Content starts

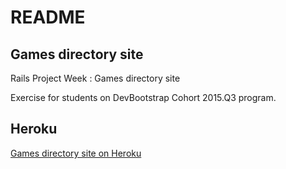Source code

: # README

## Games directory site

Rails Project Week : Games directory site

Exercise for students on DevBootstrap Cohort 2015.Q3 program.

## Heroku

[Games directory site on Heroku](http://devbootstrap-games.herokuapp.com/)

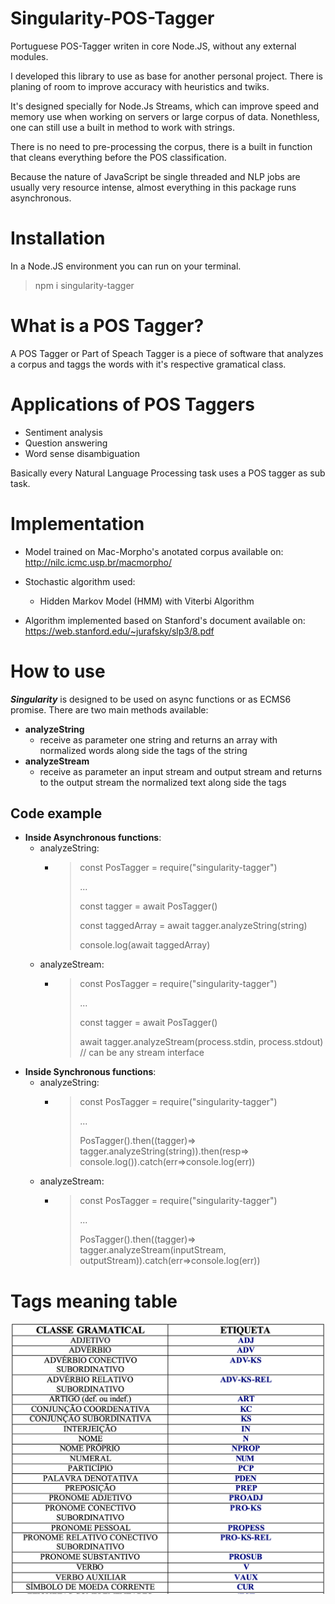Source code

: # Singularity-POS-Tagger
Portuguese POS-Tagger writen in core Node.JS, without any external modules. 

I developed this library to use as base for another personal project. There is planing of room to improve accuracy with heuristics and twiks.

It's designed specially for Node.Js Streams, which can improve speed and memory use when working on servers or large corpus of data. Nonethless, one can still use a built in method to work with strings.

There is no need to pre-processing the corpus, there is a built in function that cleans everything before the POS classification.

Because the nature of JavaScript be single threaded and NLP jobs are usually very resource intense, almost everything in this package runs asynchronous.

# Installation 
In a Node.JS environment you can run on your terminal. 
>npm i singularity-tagger

# What is a POS Tagger?

A POS Tagger or Part of Speach Tagger is a piece of software that analyzes a corpus and taggs the words with it's respective gramatical class. 

# Applications of POS Taggers
  - Sentiment analysis
  - Question answering
  - Word sense disambiguation
  
Basically every Natural Language Processing task uses a POS tagger as sub task.

# Implementation 
- Model trained on Mac-Morpho's anotated corpus available on: http://nilc.icmc.usp.br/macmorpho/
- Stochastic algorithm used: 
  * Hidden Markov Model (HMM) with Viterbi Algorithm
  

- Algorithm implemented based on Stanford's document available on: https://web.stanford.edu/~jurafsky/slp3/8.pdf
  
# How to use
*__Singularity__* is designed to be used on async functions or as ECMS6 promise.
There are two main methods available:
- __analyzeString__
    * receive as parameter one string and returns an array with normalized words
    along side the tags of the string
- __analyzeStream__
    * receive as parameter an input stream and output stream and returns to the output stream the normalized text along side the tags
## Code example
- __Inside Asynchronous functions__:
    * analyzeString:
      * > const PosTagger = require("singularity-tagger") 
        >
        >...
        >
        > const tagger = await PosTagger()
        >
        > const taggedArray = await tagger.analyzeString(string)
        >
        > console.log(await taggedArray)
    * analyzeStream:
      * > const PosTagger = require("singularity-tagger") 
        >
        >...
        >
        > const tagger = await PosTagger()
        >
        > await tagger.analyzeStream(process.stdin, process.stdout) // can be any stream interface
- __Inside Synchronous functions__:
    * analyzeString:
      * > const PosTagger = require("singularity-tagger") 
        >
        >...
        >
        > PosTagger().then((tagger)=> tagger.analyzeString(string)).then(resp=> console.log()).catch(err=>console.log(err))
    * analyzeStream:
      * > const PosTagger = require("singularity-tagger") 
        >
        >...
        >
        > PosTagger().then((tagger)=> tagger.analyzeStream(inputStream, outputStream)).catch(err=>console.log(err))
  
# Tags meaning table

![image info](./assets/table.png)

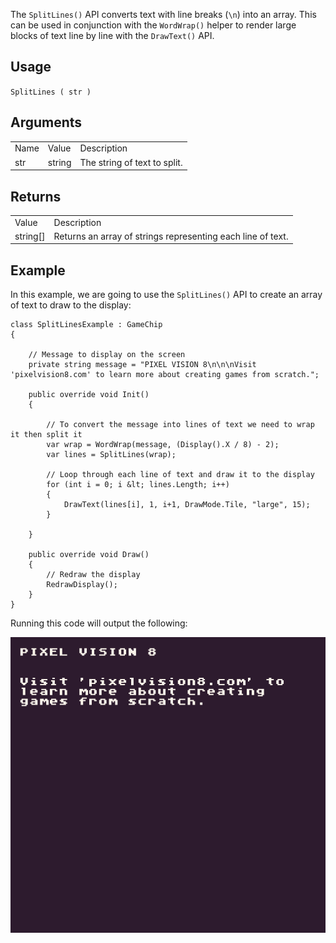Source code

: The `SplitLines()` API converts text with line breaks (`\n`) into an array. This can be used in conjunction with the `WordWrap()` helper to render large blocks of text line by line with the `DrawText()` API.

## Usage

`SplitLines ( str )`

## Arguments

<table>
  <tr>
    <td>Name</td>
    <td>Value</td>
    <td>Description</td>
  </tr>
  <tr>
    <td>str</td>
    <td>string</td>
    <td>The string of text to split.</td>
  </tr>
</table>


## Returns

<table>
  <tr>
    <td>Value</td>
    <td>Description</td>
  </tr>
  <tr>
    <td>string[]</td>
    <td>Returns an array of strings representing each line of text.</td>
  </tr>
</table>


## Example

In this example, we are going to use the `SplitLines()` API to create an array of text to draw to the display:

    class SplitLinesExample : GameChip
    {
        
        // Message to display on the screen
        private string message = "PIXEL VISION 8\n\n\nVisit 'pixelvision8.com' to learn more about creating games from scratch.";

        public override void Init()
        { 

            // To convert the message into lines of text we need to wrap it then split it
            var wrap = WordWrap(message, (Display().X / 8) - 2);
            var lines = SplitLines(wrap);

            // Loop through each line of text and draw it to the display
            for (int i = 0; i &lt; lines.Length; i++)
            {
                DrawText(lines[i], 1, i+1, DrawMode.Tile, "large", 15);
            }

        }

        public override void Draw()
        { 
            // Redraw the display
            RedrawDisplay();
        }
    }

Running this code will output the following:

<p style="text-align:center"><img src="images/SplitLinesOutput_image_0.png" /></p>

Content ends

▶ **EXERCISE GOAL**: Rewrite all of the lines above as a numbered list. Skip the blank lines and leave the pictures out.

▶ **WRITTEN RESPONSE**:
1. Source code
2. : # README
3. ## Games directory site
4. Rails Project Week : Games directory site
5. Exercise for students on DevBootstrap Cohort 2015.Q3 program.
6. ## Heroku
7. [Games directory site on Heroku](http://devbootstrap-games.herokuapp.com/)
8. Source code
9. : # Singularity-POS-Tagger
10. Portuguese POS-Tagger writen in core Node.JS, without any external modules. 
11. I developed this library to use as base for another personal project. There is planing of room to improve accuracy with heuristics and twiks.
12. It's designed specially for Node.Js Streams, which can improve speed and memory use when working on servers or large corpus of data. Nonethless, one can still use a built in method to work with strings.
13. There is no need to pre-processing the corpus, there is a built in function that cleans everything before the POS classification.
14. Because the nature of JavaScript be single threaded and NLP jobs are usually very resource intense, almost everything in this package runs asynchronous.
15. # Installation 
16. In a Node.JS environment you can run on your terminal. 
17. >npm i singularity-tagger
18. # What is a POS Tagger?
19. A POS Tagger or Part of Speach Tagger is a piece of software that analyzes a corpus and taggs the words with it's respective gramatical class. 
20. # Applications of POS Taggers
21.   - Sentiment analysis
22.   - Question answering
23.   - Word sense disambiguation
24. Basically every Natural Language Processing task uses a POS tagger as sub task.
25. # Implementation 
26. - Model trained on Mac-Morpho's anotated corpus available on: http://nilc.icmc.usp.br/macmorpho/
27. - Stochastic algorithm used: 
28.   * Hidden Markov Model (HMM) with Viterbi Algorithm
29. - Algorithm implemented based on Stanford's document available on: https://web.stanford.edu/~jurafsky/slp3/8.pdf
30. # How to use
31. *__Singularity__* is designed to be used on async functions or as ECMS6 promise.
32. There are two main methods available:
33. - __analyzeString__
34.     * receive as parameter one string and returns an array with normalized words
35.     along side the tags of the string
36. - __analyzeStream__
37.     * receive as parameter an input stream and output stream and returns to the output stream the normalized text along side the tags
38. ## Code example
39. - __Inside Asynchronous functions__:
40.     * analyzeString:
41.       * > const PosTagger = require("singularity-tagger") 
42.         >
43.         >...
44.         >
45.         > const tagger = await PosTagger()
46.         >
47.         > const taggedArray = await tagger.analyzeString(string)
48.         >
49.         > console.log(await taggedArray)
50.     * analyzeStream:
51.       * > const PosTagger = require("singularity-tagger") 
52.         >
53.         >...
54.         >
55.         > const tagger = await PosTagger()
56.         >
57.         > await tagger.analyzeStream(process.stdin, process.stdout) // can be any stream interface
58. - __Inside Synchronous functions__:
59.     * analyzeString:
60.       * > const PosTagger = require("singularity-tagger") 
61.         >
62.         >...
63.         >
64.         > PosTagger().then((tagger)=> tagger.analyzeString(string)).then(resp=> console.log()).catch(err=>console.log(err))
65.     * analyzeStream:
66.       * > const PosTagger = require("singularity-tagger") 
67.         >
68.         >...
69.         >
70.         > PosTagger().then((tagger)=> tagger.analyzeStream(inputStream, outputStream)).catch(err=>console.log(err))
71. # Tags meaning table
72. ![image info](./assets/table.png)
73. Source code
74. : The `SplitLines()` API converts text with line breaks (`\n`) into an array. This can be used in conjunction with the `WordWrap()` helper to render large blocks of text line by line with the `DrawText()` API.
75. ## Usage
76. `SplitLines ( str )`
77. ## Arguments
78. <table>
79.   <tr>
80.     <td>Name</td>
81.     <td>Value</td>
82.     <td>Description</td>
83.   </tr>
84.   <tr>
85.     <td>str</td>
86.     <td>string</td>
87.     <td>The string of text to split.</td>
88.   </tr>
89. </table>
90. ## Returns
91. <table>
92.   <tr>
93.     <td>Value</td>
94.     <td>Description</td>
95.   </tr>
96.   <tr>
97.     <td>string[]</td>
98.     <td>Returns an array of strings representing each line of text.</td>
99.   </tr>
100. </table>
101. ## Example
102. In this example, we are going to use the `SplitLines()` API to create an array of text to draw to the display:
103.     class SplitLinesExample : GameChip
104.     {
105.         // Message to display on the screen
106.         private string message = "PIXEL VISION 8\n\n\nVisit 'pixelvision8.com' to learn more about creating games from scratch.";
107.         public override void Init()
108.         { 
109.             // To convert the message into lines of text we need to wrap it then split it
110.             var wrap = WordWrap(message, (Display().X / 8) - 2);
111.             var lines = SplitLines(wrap);
112.             // Loop through each line of text and draw it to the display
113.             for (int i = 0; i &lt; lines.Length; i++)
114.             {
115.                 DrawText(lines[i], 1, i+1, DrawMode.Tile, "large", 15);
116.             }
117.         }
118.         public override void Draw()
119.         { 
120.             // Redraw the display
121.             RedrawDisplay();
122.         }
123.     }
124. Running this code will output the following:
125. <p style="text-align:center"><img src="images/SplitLinesOutput_image_0.png" /></p>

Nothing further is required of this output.